# start of Data lines

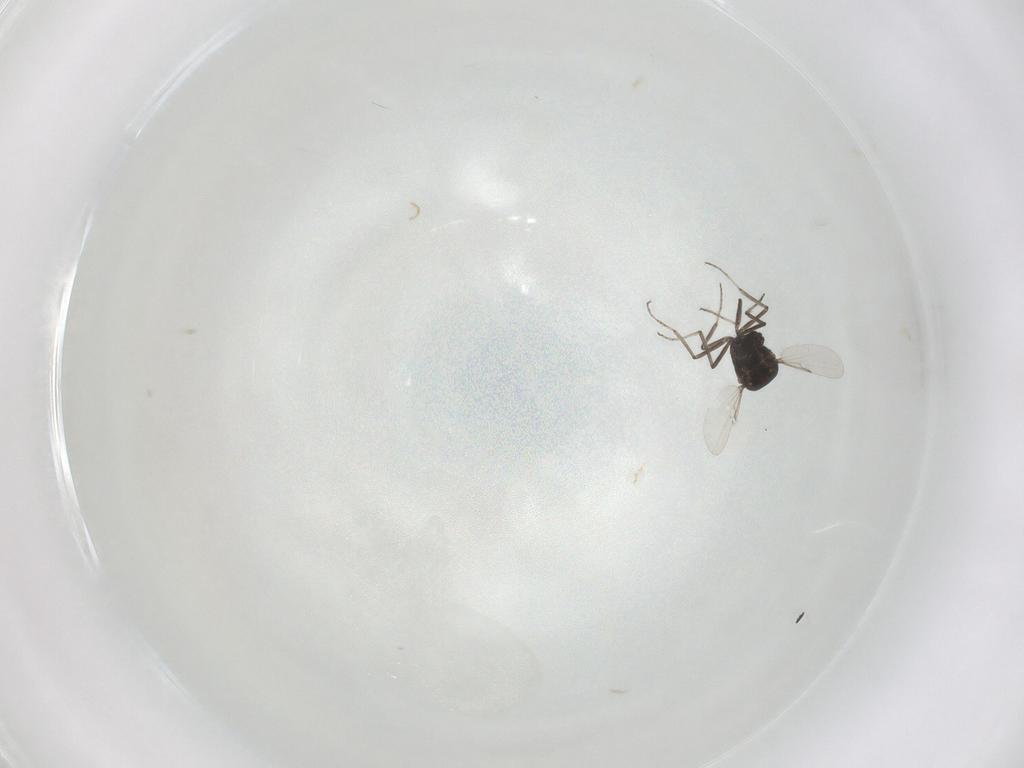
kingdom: Animalia
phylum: Arthropoda
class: Insecta
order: Diptera
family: Ceratopogonidae
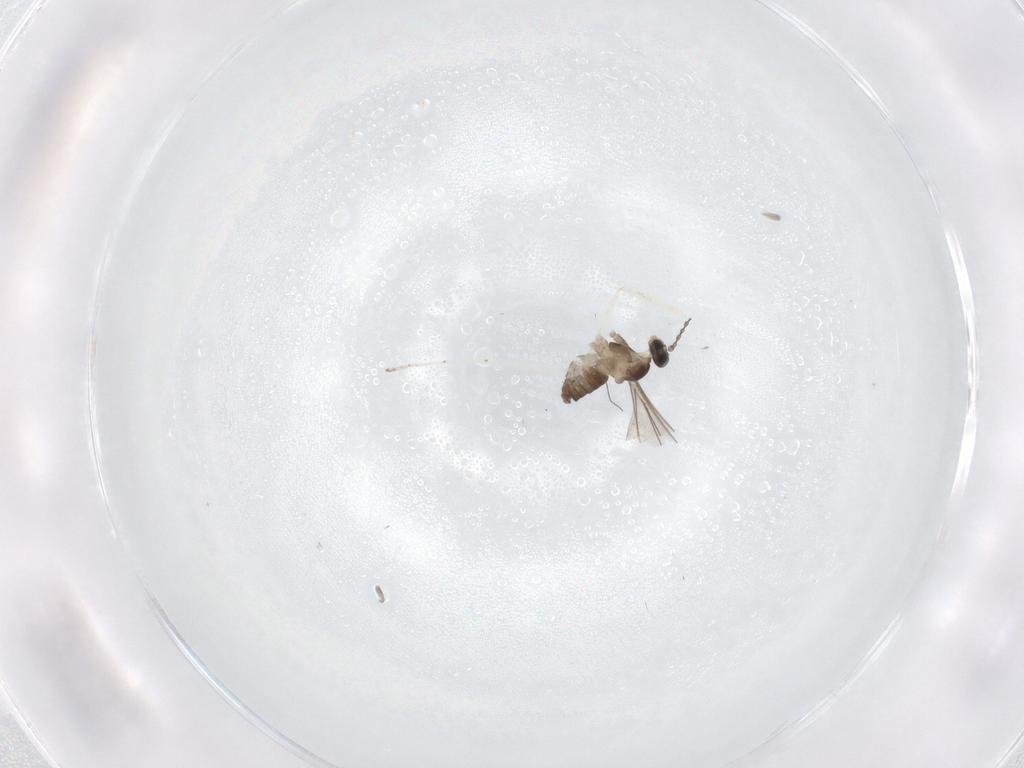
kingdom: Animalia
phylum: Arthropoda
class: Insecta
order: Diptera
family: Cecidomyiidae
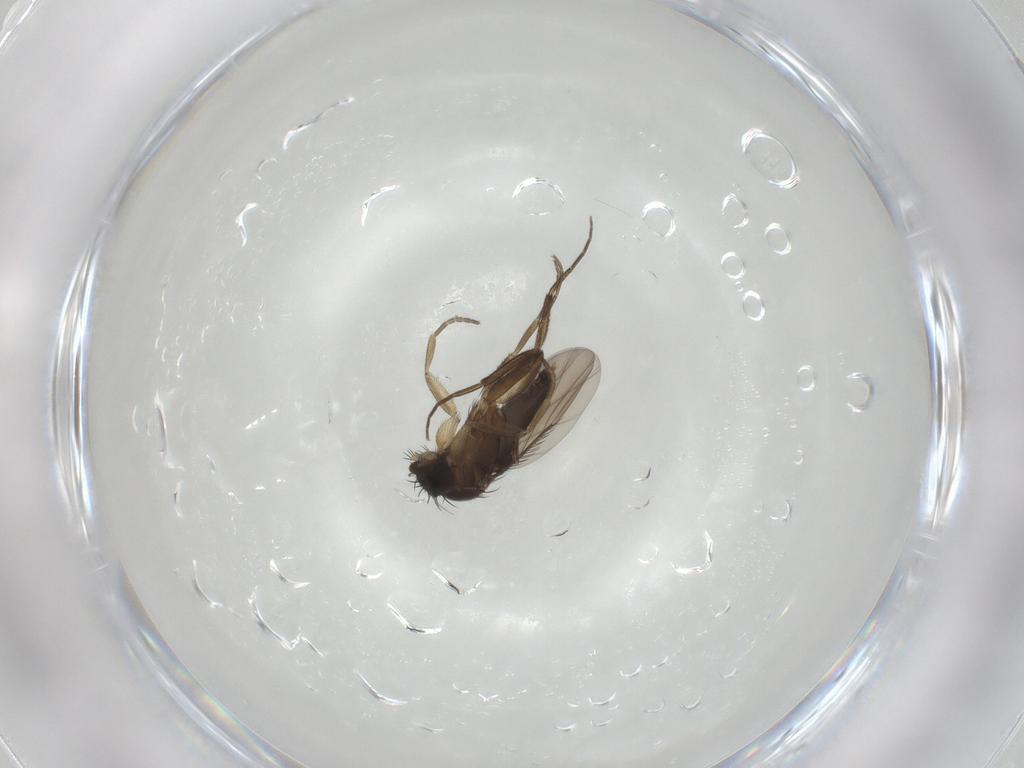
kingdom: Animalia
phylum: Arthropoda
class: Insecta
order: Diptera
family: Phoridae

# end of Data lines

• The task: Swap "phylum" for "division" in the lines of all the records above, leaving everything else unchanged. Omit the pictures from your answer.

• The completed task:
kingdom: Animalia
division: Arthropoda
class: Insecta
order: Diptera
family: Ceratopogonidae
kingdom: Animalia
division: Arthropoda
class: Insecta
order: Diptera
family: Cecidomyiidae
kingdom: Animalia
division: Arthropoda
class: Insecta
order: Diptera
family: Phoridae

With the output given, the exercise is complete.